Côte d’Ivoire, leader économique incontesté de l’UEMOA face aux pays de l’AES
Côte d’Ivoire : l’économie la plus dynamique de l’UEMOA face à l’Alliance des États du Sahel
Avec une croissance robuste et une vision économique ambitieuse, la Côte d’Ivoire s’impose comme l’économie la plus solide de l’Union économique et monétaire ouest-africaine (UEMOA). Son dynamisme repose sur un marché intérieur en pleine expansion, des infrastructures de classe mondiale et une position stratégique dans les échanges régionaux. Abidjan, capitale économique, confirme ainsi son statut de cœur battant de l’Afrique de l’Ouest.
- Politique
En 2026, la Côte d’Ivoire confirme son leadership économique en allouant plus de 4 195 milliards de FCFA à des projets d’investissements publics. Cette enveloppe place le pays en tête des nations de l’UEMOA, devant les autres États membres. Les fonds engagés permettent de financer des infrastructures majeures : routes, ports, centrales énergétiques et zones industrielles. À titre de comparaison, les trois pays de l’Alliance des États du Sahel (Mali, Burkina Faso, Niger) cumulent environ 2 100 milliards de FCFA d’investissements programmés, soit moins de la moitié du budget ivoirien.
La Côte d’Ivoire représente à elle seule près de 44 % des investissements publics de l’UEMOA. Son budget dépasse celui du Bénin de près de trois fois, celui du Sénégal de quatre fois, et celui de la Guinée-Bissau de plusieurs dizaines de fois. Cette puissance financière s’appuie sur une économie diversifiée, où l’agro-industrie, l’or et l’énergie occupent une place centrale. Le Port autonome d’Abidjan, principal hub logistique de la région, renforce encore cette position dominante.
Par habitant, la Côte d’Ivoire investit environ 116 500 FCFA dans son développement, un montant supérieur à ceux du Togo et du Bénin. L’écart est significatif avec des pays comme le Sénégal, le Mali, le Burkina Faso ou le Niger. Cependant, au-delà des montants alloués, l’efficacité des dépenses publiques reste un critère essentiel. Certains pays, comme le Togo et le Bénin, consacrent une part plus importante de leur budget à l’investissement, rappelant que la performance dépend aussi de la gestion et de l’exécution des projets.
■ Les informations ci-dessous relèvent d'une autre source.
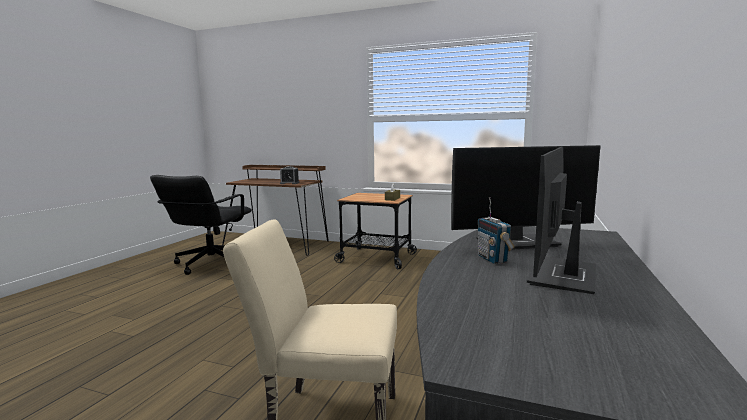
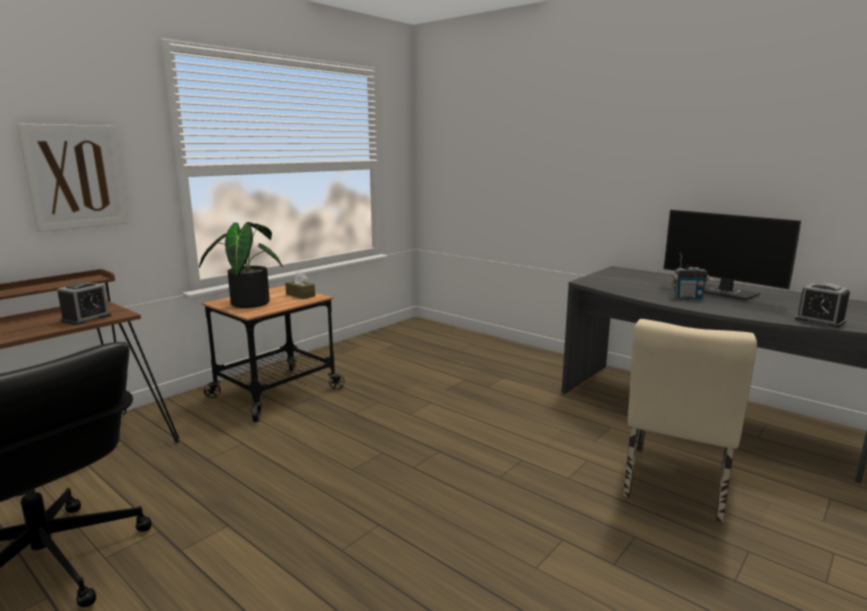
camera: 70 degrees left, 5 degrees up
(322, 121) = (75, 177): none -> picture
(365, 196) = (247, 302): none -> potted plant
(462, 323) = (819, 321): none -> alarm clock
(518, 243) = (641, 286): monitor -> none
Les projections économiques renforcent cette dynamique. Selon les analyses publiées fin 2025, la Côte d’Ivoire pourrait plus que doubler son PIB d’ici 2040. Cette croissance s’appuie sur une industrialisation croissante, une diversification des exportations et une stabilité macroéconomique. Le pays mise également sur l’innovation et la modernisation de ses secteurs clés pour consolider son avance régionale.
Avec ces atouts, la Côte d’Ivoire ne se contente pas d’être la première économie de l’UEMOA : elle devient un acteur clé pour l’ensemble de l’Afrique de l’Ouest. Son rôle dans les échanges commerciaux, ses capacités industrielles et son attractivité financière en font un modèle de développement pour la sous-région. Le défi désormais consiste à transformer cette puissance économique en progrès sociaux concrets pour sa population.